Source passage:
[Start of Attachment]
OHDSI Home | Forums | Wiki | Github

Evaluation metrics

Copying @hripcsa’s post here:

Just thinking further about metrics for assessing CIs.

If we are really interested in effect estimation, then want confidence intervals w.r.t. true value:

  • coverage

  • mean CI width

  • variance of CI width

  • bias (point estimate or CI midpoint versus true value)

  • see Kang and Schmeiser CI scatterplots [1] (e.g., CI half width versus midpoint)
    (they are much like Martijn’s scatter plots)

If we want to discover associations, then we want confidence intervals w.r.t. no effect (1), and the true value is irrelevant other than its direction:

  • this is really just a hypothesis test (p-value)

  • specificity is set at .95 (95% coverage of negative controls after calibration)

  • sensitivity is proportion of excluding no-effect (1) for positive controls
    can derive relation of sensitivity to CI: (CIwidth / 2) < EffectSize - 1

  • ROC area calculated based on point estimate of specificity and sensitivity
    (or perhaps could generate curve by altering alpha .2, .1, .05, .03, .01)

Just noticing that when we do p-value calibration and report coverage, we really should also report power on positive controls.

  1. Keebom Kang, Bruce Schmeiser, (1990) Graphical Methods for Evaluating and Comparing Confidence-Interval Procedures. Operations Research 38(3):546-553. http://dx.doi.org/10.1287/opre.38.3.546

George

Just adding the plot we recently developed for our confidence interval calibration paper:

I think I like these because they also focus on “centeredness” next to coverage.

I now have results on several methods on a single database. I’ve made a first attempt at outputting the results, of course using a Shiny app. (Note: most bold text provide hints if you mouse-over)

As was the case in OMOP the problem is that there are so many ways to slice and dice the data, even when we only have a small subset of the total number of analyses I’d like to include. Any thoughts on how to analyse and present these results is welcome!

@schuemie, this is really remarkable. Tremendous work! You are amazing.

  1. I actually like the dashboard. it wasn’t immediately obvious to me
    that all methods were in the table (because it was paginated) and it was
    only after I re-sorted on AUC that I found the surprise that
    self-controlled cohort method is still achieving strong performance. (I do
    see I could have clicked on which methods to show/hide, but that was out of
    sight without scrolling down on my screen, so I missed it initially).

  2. Could we make the table contain ALL data, so that it would be possible
    to show, for example, a calibrated vs. uncalibrated performance next to
    each other (if thats what the user wants to see).

  3. I support the notion that when we typically generate calibration plots,
    we don’t want to promote the behavior of people exploring the test cases
    that achieve statistical significance, and we definitely don’t want posthoc
    rationalization governing choices of negative controls in studies of
    unknown effects. I’m wrestling in this case how we want to expose the test
    cases…at the mininum, I would think we need to expose the list of
    drug-outcome pairs used in each experiment. what’s unclear is whether we
    want to further expose which test cases didn’t yield estimates or even
    further to expose the actual effect estimate, CI, case counts, etc. My
    immediate reaction is that showing everything will make it too easy to
    encourage posthoc rationalization that may lead us astray in inappropriate
    directions, but a part of me thinks that the posthoc rationalization may be
    appropriate in this context of methods evaluation if we see trends that
    either highlight limitations of a given method or identify testcases that
    are consistently challenging for all methods to allow further drilldown.
[End of Attachment]
Problems to work on:
a - Decide whether each statement below agrees with the evaluation metrics thread. Answer yes or no, and quote the words of the thread that decide it.
(i) For discovering associations, specificity is set at .95.
(ii) The dashboard table showed every method on one unpaginated page.
(iii) The results so far come from several databases.
b - Answer these questions from the evaluation metrics thread.
(i) In which journal did the Kang and Schmeiser article appear?
(ii) Which method turned out to still be performing strongly after the table was re-sorted on AUC?
(iii) Along with coverage, what should be reported on positive controls when p-value calibration is done?
c - Output the part of the evaluation metrics thread starting at "1. I actually" and ending at "missed it initially).".

Data extract:
[Start of Attachment]
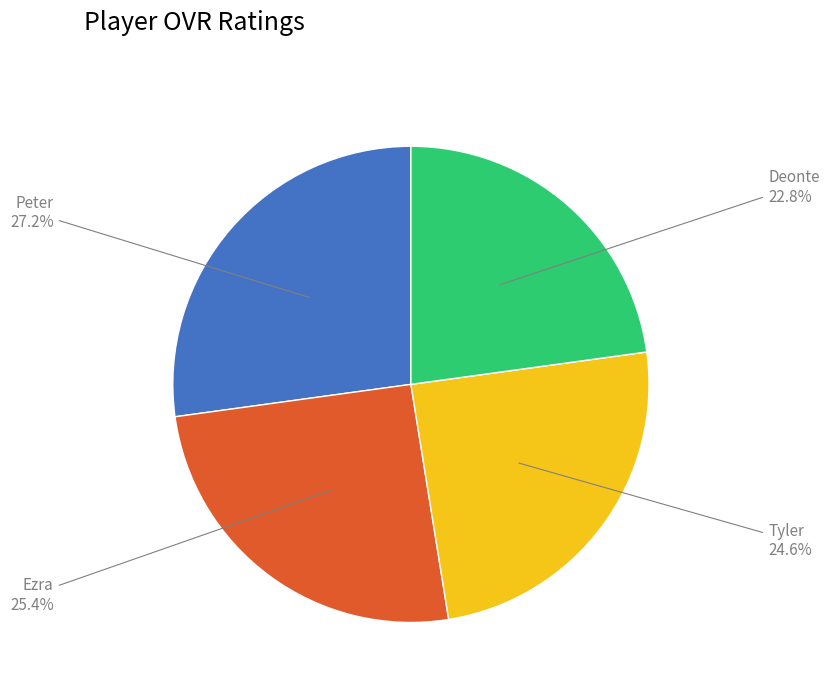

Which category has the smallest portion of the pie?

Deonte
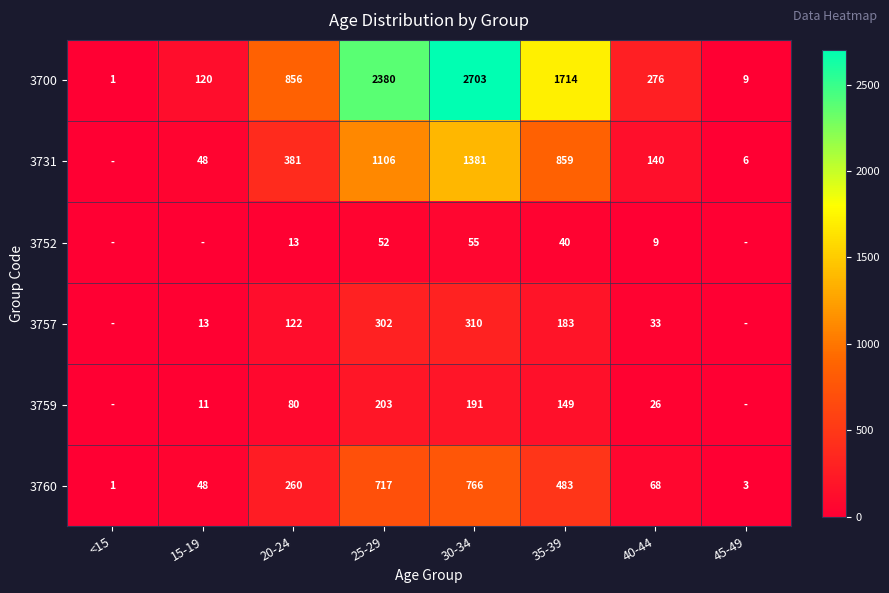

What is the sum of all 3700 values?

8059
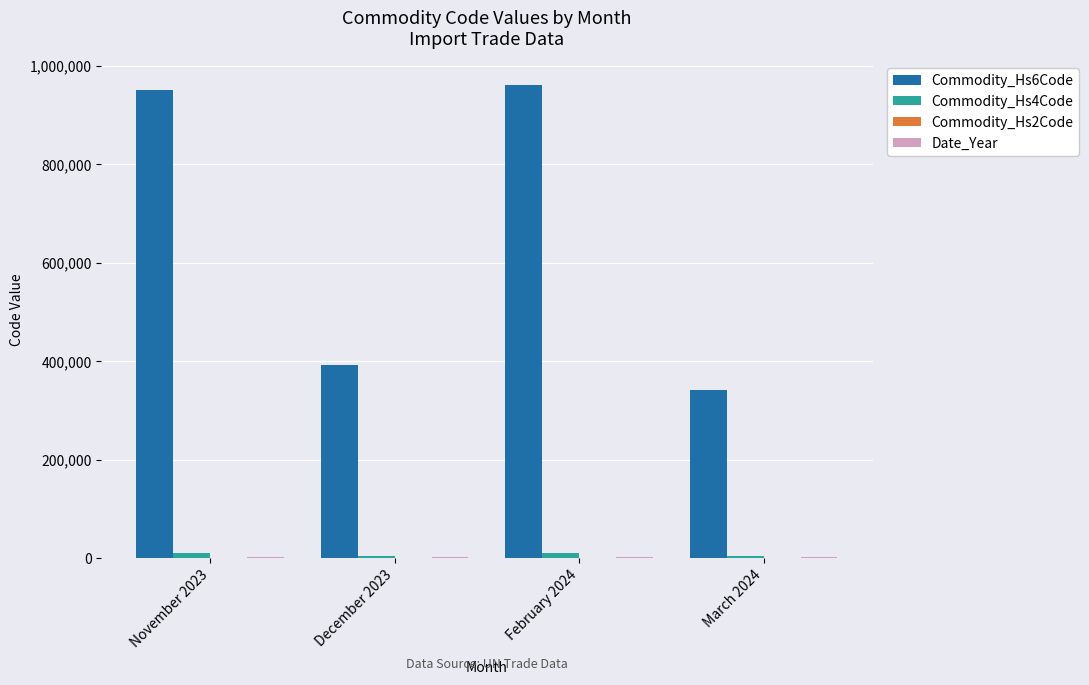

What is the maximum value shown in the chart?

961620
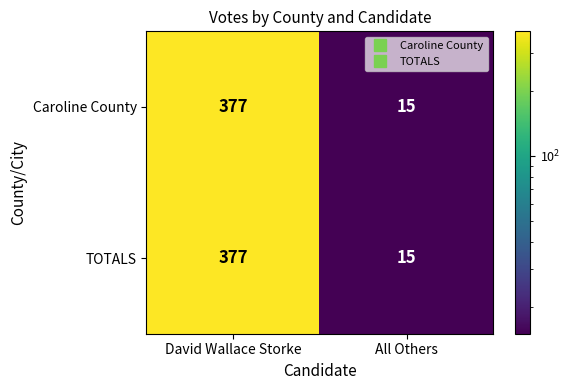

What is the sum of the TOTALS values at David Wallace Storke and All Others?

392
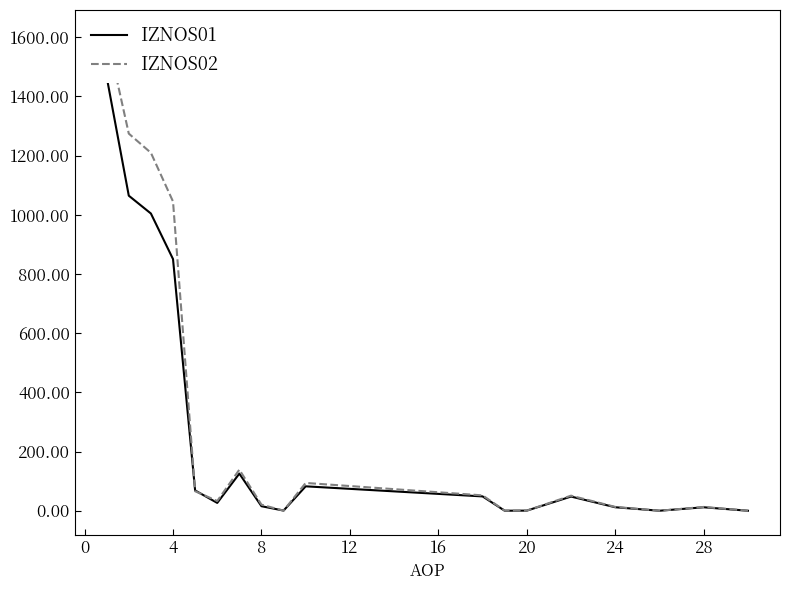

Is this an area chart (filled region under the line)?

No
[End of Attachment]
Results for the exercise:
a -
(i) Yes: "specificity is set at .95 (95% coverage of negative controls after calibration)"
(ii) No: "it wasn’t immediately obvious to me that all methods were in the table (because it was paginated)"
(iii) No: "I now have results on several methods on a single database."

b -
(i) Operations Research
(ii) The self-controlled cohort method
(iii) Power

c -
1. I actually like the dashboard. it wasn’t immediately obvious to me
    that all methods were in the table (because it was paginated) and it was
    only after I re-sorted on AUC that I found the surprise that
    self-controlled cohort method is still achieving strong performance. (I do
    see I could have clicked on which methods to show/hide, but that was out of
    sight without scrolling down on my screen, so I missed it initially).